Uber Pushes for Ride-Sharing in Nevada

Popular ride-sharing network company Uber is intent on becoming a legal service in Nevada. After a highly anticipated launch last October, the billion-dollar company was abruptly halted after officials declared them to not be operating in accordance to state law.

There are currently 22 jurisdictions with laws in place to make ride-sharing transportation company Uber, and those like them, legal. Unfortunately, Nevada, and more specifically, Las Vegas, is not one of them. Over 26,000 people have recently signed a petition asking Governor Brian Sandoval and Attorney General Adam Laxalt to pave the way to make Uber able to operate in the state.
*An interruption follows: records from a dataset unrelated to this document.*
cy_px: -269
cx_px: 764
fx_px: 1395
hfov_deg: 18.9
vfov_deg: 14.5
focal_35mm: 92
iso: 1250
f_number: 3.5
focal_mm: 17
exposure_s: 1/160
After only a few hours of operation last October, the service was quickly shut down.

The state’s limousine and taxicab industry doesn’t seem to be as welcoming. They urge Uber to apply for the licensing, get all the inspections, pay for insurance and inspections, and follow the same rules they have to. Uber feels they do not have to, citing that they consider themselves a technology company, not a transportation provider.
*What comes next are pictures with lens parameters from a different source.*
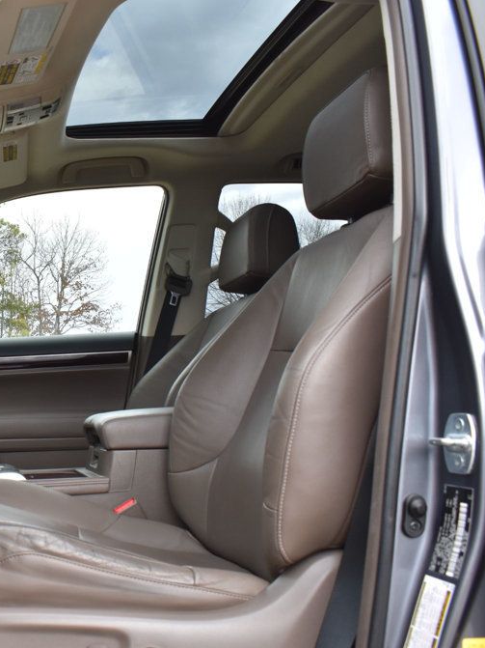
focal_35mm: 44
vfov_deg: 43.0
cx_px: 23
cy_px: 328
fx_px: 822
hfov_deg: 30.9
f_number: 8
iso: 400
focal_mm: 20
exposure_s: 1/250
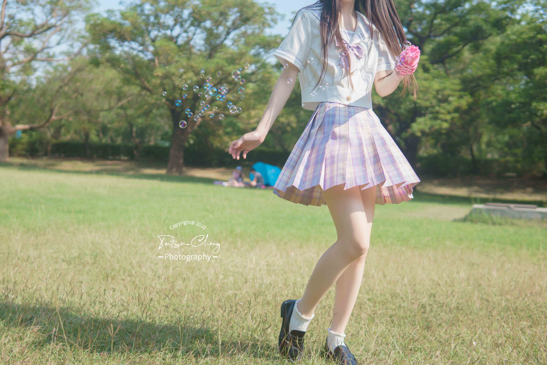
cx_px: 274
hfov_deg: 43.6
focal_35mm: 45
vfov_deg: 29.9
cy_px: 182
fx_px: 684
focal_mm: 30
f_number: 2.2
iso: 100
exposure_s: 1/1600
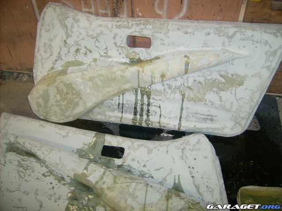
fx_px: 285
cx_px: 141
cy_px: 106
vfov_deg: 40.7
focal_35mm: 35
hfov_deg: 52.6
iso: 100
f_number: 2.8
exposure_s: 1/60
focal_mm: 5.95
The 78th Nevada legislative session begins on February 2, and while there were a few bill draft titles filed on the topic of state transportation regulations, none of them had anything to do with companies like Uber, and if they should be allowed. Senator Scott Hammond said, “I’ve talked with both sides, but I haven’t seen one piece of legislation addressing this.”

“This isn’t just about taxicabs, either. These tech companies span a number of industries, and I relish the opportunity to hear from both sides of the issue to see if there’s a way to make it work, and I look forward to the challenge,” Hammond said. Hammond doesn’t see anything drafted until May or June on the matter and added, “They’re going to have to explain to us why we should treat them differently from the taxi companies.”
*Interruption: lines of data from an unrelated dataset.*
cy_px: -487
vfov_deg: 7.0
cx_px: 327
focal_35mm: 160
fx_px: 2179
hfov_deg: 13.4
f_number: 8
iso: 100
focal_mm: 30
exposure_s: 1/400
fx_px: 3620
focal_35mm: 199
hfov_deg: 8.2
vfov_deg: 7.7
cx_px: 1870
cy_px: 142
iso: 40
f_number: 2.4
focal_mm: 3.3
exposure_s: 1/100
In October, just days after Uber began providing rides in Vegas, Reno, and Carson City, the Washington D.C. Council voted 12-1 in favor of Uber. Union taxi drivers left the council chamber in disgust. The D.C. Council approved of a plan which laid the framework for just how much insurance coverage was required by Uber for when their drivers were both awaiting a hail by app, and when a paying customer was in their car. The council also approved of Uber providing background checks on drivers as opposed to FBI checks.

The legislation also included a “trade dress” requirement, which would be used to identify ride-sharking vehicles. The famous pink mustaches found on the grills of Lyft drivers, an Uber competitor, were found acceptable, and provide a solid example of such jargon.